Sie ist und bleibt die Beste. Auch wenn sie die Abfahrts-Kugel im letzten Rennen verspielt. Lara Gut-Behrami (32) gewinnt drei Kristallkugeln. Weil ihre härtesten Gegnerinnen – Shiffrin, Vlhova und Goggia – lange ausfielen? Nein. Weil sie sich ihren Triumph verdient hat. 8 Siege und 16 Podestplätze sind schlicht bärenstark. Und: Besonders im Skirennsport ist die Qualität, gesund und fit durch einen Winter zu kommen, entscheidend. Das hat Gut-Behrami geschafft.

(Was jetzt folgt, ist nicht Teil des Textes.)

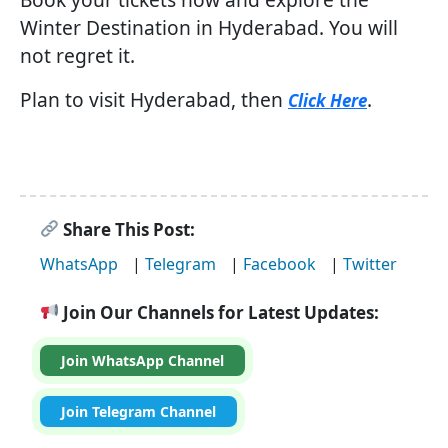
Winter Destination in Hyderabad. You will
not regret it.
Plan to visit Hyderabad, then
.
Click Here
Share This Post:
WhatsApp
|
Telegram
|
Facebook
|
Twitter
Join Our Channels for Latest Updates:
Join WhatsApp Channel
Join Telegram Channel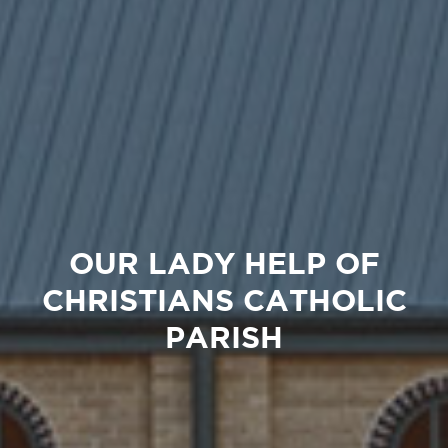
OUR LADY HELP OF
CHRISTIANS CATHOLIC
PARISH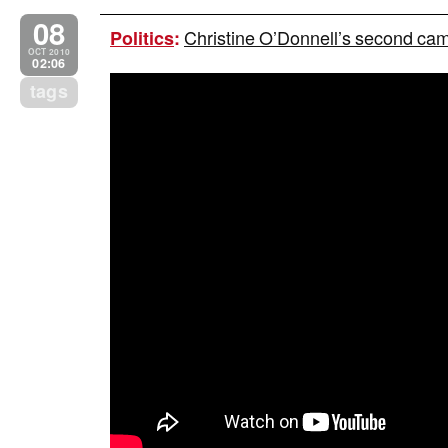
08
Christine O’Donnell’s second campa
Politics
:
OCT 2010
02:06
tags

Womit wir beim zweiten Punkt wären: der menschlichen Wandlung Gut-Behramis. «Früher wollte ich gewinnen, jetzt will ich leben», erzählte sie in Saalbach. Dieser Genuss ist ihr auf der Zielgeraden ihrer Karriere zu gönnen.
Grosse Unterschiede zu Marco Odermatt
Gleichzeitig ist der Unterschied zu Marco Odermatt (26), dem Posterboy des Schweizer Skirennsports, nach wie vor riesig. Eloquent sind beide, gescheit sowieso – nur stellt Gut-Behrami das öffentlich seltener zur Schau. Am liebsten behält sie die Emotionen für sich und ihre Liebsten. Auf grössere Interviews verzichtet Gut-Behrami schon lange, zwischen Riesenslalom-Läufen spricht sie nicht, auf Nachfragen reagiert sie zuweilen schmallippig oder gar schroff.
Gut-Behrami muss nicht der Liebling der Massen sein. Sie ist, wie sie ist. Statt etwas vorzuspielen, sagt sie, was sie denkt. Das machen nicht viele. In Erinnerung bleibt ihre Auslegeordnung nach dem Sturz-Festival in Cortina: Sie hinterfragte alles – die FIS, die Verbände und auch sich selbst. Und nun, nach dem bitteren Verpassen der Abfahrts-Kugel, sucht sie keine Ausreden.
Der Fall Hervas zeigt: Gut-Behrami ist knallhart
Gut-Behrami hat sich gewandelt. Aber nicht überall. Was geblieben ist: Sie ist knallhart – zu sich, aber auch zu anderen. Das bekam in Saalbach auch ihr Coach Alejo Hervas zu spüren, den sie nach einem Vertrauensbruch sofort nach Hause schickte. Es ist auch diese Kompromisslosigkeit, die sie dahin gebracht hat, wo sie mit fast 33 Jahren ist: auf den Ski-Thron.
Diese Leistung gilt es zu würdigen – egal, ob man Gut-Behrami mag oder nicht. Gleichzeitig hat es Swiss-Ski geschafft, sie so zu unterstützen, dass sie ihre beste Leistung zeigen kann und nicht aufmuckt. Auch das darf nicht vergessen werden.